Trecho selecionado —
+===+

Os meses foram passando e meu tempo para treinar para uma maratona estava se encurtando. Em junho de 2007, resolvi, então, que deveria mudar meu foco: faria uma meia-maratona em São Francisco. Com a minha condição física, a meia já seria um grande desafio. O médico, ao saber da minha intenção, disse que faria tudo para eu conseguir realizá-la.

Em agosto, comecei a treinar novamente. Os treinos eram leves – tudo com muito cuidado para que as dores não voltassem. Na véspera da viagem, levei novos exames ao médico. Ele olhou cuidadosamente e falou: "Parabéns, não há nada visível aqui que pode lhe atrapalhar. Você completará esta corrida, mas não espere ficar entre as primeiras."

Saí feliz da consulta e, no dia seguinte, embarquei rumo a São Francisco, com meu marido, meu grande incentivador, e minha mãe. Era a primeira vez que minha mãe ía assistir uma corrida minha e eu estava ansiosa.

Muito frio, muita vontade. Na véspera, fui conhecer onde seria realizada a meia-maratona. Era um lugar lindo, perto do Lago Merced (que dá nome à prova), nas imediações da cidade. Estava um frio de matar! Dizem que nesta região faz frio o ano inteiro. E eu que achava que na Califórnia só fazia calor! Aquela música "Garota eu vou para a Califórnia, viver a vida sobre as ondas" me enganou… Surfista lá só entra no mar com roupa isolante para não congelar!

No dia seguinte, cheguei à competição com três blusas de frio e uma luva. Aqueci bastante e resolvi partir para a competição sem nada especial, como costumava correr no Brasil. O único acessório diferente foi um par de luvas. Como havia feito apenas treinos leves, não sabia ao certo o ritmo que poderia impor para conseguir percorrer todo o trajeto e completar a prova. Não conhecia meu corpo como antes. Tinha apenas uma certeza: queria, como sempre, me superar e fazer o meu melhor… afinal, a corrida é, para mim, uma metáfora da vida…

Meu irmão resolveu me acompanhar de bicicleta durante toda a prova! Ele tiraria fotos, filmaria e a sua presença me daria forças! A largada foi dada! E eu estava lá, correndo novamente! O percurso era muito mais difícil do que eu imaginava: havia muitos morros! Mesmo assim, as milhas passavam rápido… era como se eu estivesse leve! Algumas pessoas dizem que o corpo tem "memória". Acho que era isto que eu comprovava naquele momento.  Estava feliz por estar ali! Aquela corrida representava muita coisa para mim: a luta contra a minha lesão se materializava a cada passo, na certeza de que não devemos desistir diante dos problemas.

+===+

Dados extraídos —
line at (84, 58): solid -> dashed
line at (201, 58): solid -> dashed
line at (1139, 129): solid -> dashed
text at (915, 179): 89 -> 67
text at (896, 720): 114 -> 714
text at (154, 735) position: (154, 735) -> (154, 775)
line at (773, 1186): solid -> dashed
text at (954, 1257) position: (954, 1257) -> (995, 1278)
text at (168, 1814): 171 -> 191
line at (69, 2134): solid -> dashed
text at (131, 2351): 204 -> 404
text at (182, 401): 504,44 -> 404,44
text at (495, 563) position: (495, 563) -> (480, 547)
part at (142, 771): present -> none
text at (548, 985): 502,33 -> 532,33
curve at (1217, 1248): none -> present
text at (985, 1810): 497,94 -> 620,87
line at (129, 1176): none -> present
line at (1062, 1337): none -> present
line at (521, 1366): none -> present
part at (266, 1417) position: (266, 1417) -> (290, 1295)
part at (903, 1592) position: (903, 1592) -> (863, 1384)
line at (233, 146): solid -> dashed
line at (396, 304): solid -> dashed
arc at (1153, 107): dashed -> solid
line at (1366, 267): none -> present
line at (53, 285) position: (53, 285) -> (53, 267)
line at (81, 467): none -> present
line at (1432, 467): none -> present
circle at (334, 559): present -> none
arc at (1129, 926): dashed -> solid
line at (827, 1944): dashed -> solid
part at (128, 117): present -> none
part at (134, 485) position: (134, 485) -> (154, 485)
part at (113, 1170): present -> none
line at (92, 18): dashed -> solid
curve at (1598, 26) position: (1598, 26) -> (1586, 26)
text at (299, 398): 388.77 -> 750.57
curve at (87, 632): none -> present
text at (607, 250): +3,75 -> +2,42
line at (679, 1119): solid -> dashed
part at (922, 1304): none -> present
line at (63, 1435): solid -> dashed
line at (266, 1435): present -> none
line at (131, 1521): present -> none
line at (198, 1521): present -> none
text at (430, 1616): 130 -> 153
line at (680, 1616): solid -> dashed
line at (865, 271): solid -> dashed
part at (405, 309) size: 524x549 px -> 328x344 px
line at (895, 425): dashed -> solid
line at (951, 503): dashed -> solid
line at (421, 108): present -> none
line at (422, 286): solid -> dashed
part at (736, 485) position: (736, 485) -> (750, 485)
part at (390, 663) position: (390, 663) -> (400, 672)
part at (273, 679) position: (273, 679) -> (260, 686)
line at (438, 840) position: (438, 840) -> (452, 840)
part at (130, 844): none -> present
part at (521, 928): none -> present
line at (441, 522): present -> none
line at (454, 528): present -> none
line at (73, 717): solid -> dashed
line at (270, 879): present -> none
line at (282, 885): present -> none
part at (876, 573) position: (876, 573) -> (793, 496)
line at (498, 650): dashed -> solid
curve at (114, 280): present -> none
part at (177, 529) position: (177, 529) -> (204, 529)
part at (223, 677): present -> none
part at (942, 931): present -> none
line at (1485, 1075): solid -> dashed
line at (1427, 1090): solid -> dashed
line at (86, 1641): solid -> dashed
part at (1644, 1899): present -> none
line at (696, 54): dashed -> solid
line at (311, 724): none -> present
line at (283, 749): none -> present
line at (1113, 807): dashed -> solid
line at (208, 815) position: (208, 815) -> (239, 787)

+===+

Enunciado 1 —
Responda com base no relato sobre a meia-maratona:
(a) Em que mês e ano veio a decisão de trocar a maratona por uma meia-maratona em São Francisco?
(b) Perto de qual lago ficava o lugar da prova?
(c) Como o irmão acompanhou a prova?
Enunciado 2 — Transcreva do relato sobre a meia-maratona a parte que vai de "Os meses foram" até "eu estava ansiosa.", incluindo essas palavras.

Resposta 1 —
(a) Em junho de 2007.
(b) Perto do Lago Merced.
(c) De bicicleta, durante toda a prova.

Resposta 2 —
Os meses foram passando e meu tempo para treinar para uma maratona estava se encurtando. Em junho de 2007, resolvi, então, que deveria mudar meu foco: faria uma meia-maratona em São Francisco. Com a minha condição física, a meia já seria um grande desafio. O médico, ao saber da minha intenção, disse que faria tudo para eu conseguir realizá-la.

Em agosto, comecei a treinar novamente. Os treinos eram leves – tudo com muito cuidado para que as dores não voltassem. Na véspera da viagem, levei novos exames ao médico. Ele olhou cuidadosamente e falou: "Parabéns, não há nada visível aqui que pode lhe atrapalhar. Você completará esta corrida, mas não espere ficar entre as primeiras."

Saí feliz da consulta e, no dia seguinte, embarquei rumo a São Francisco, com meu marido, meu grande incentivador, e minha mãe. Era a primeira vez que minha mãe ía assistir uma corrida minha e eu estava ansiosa.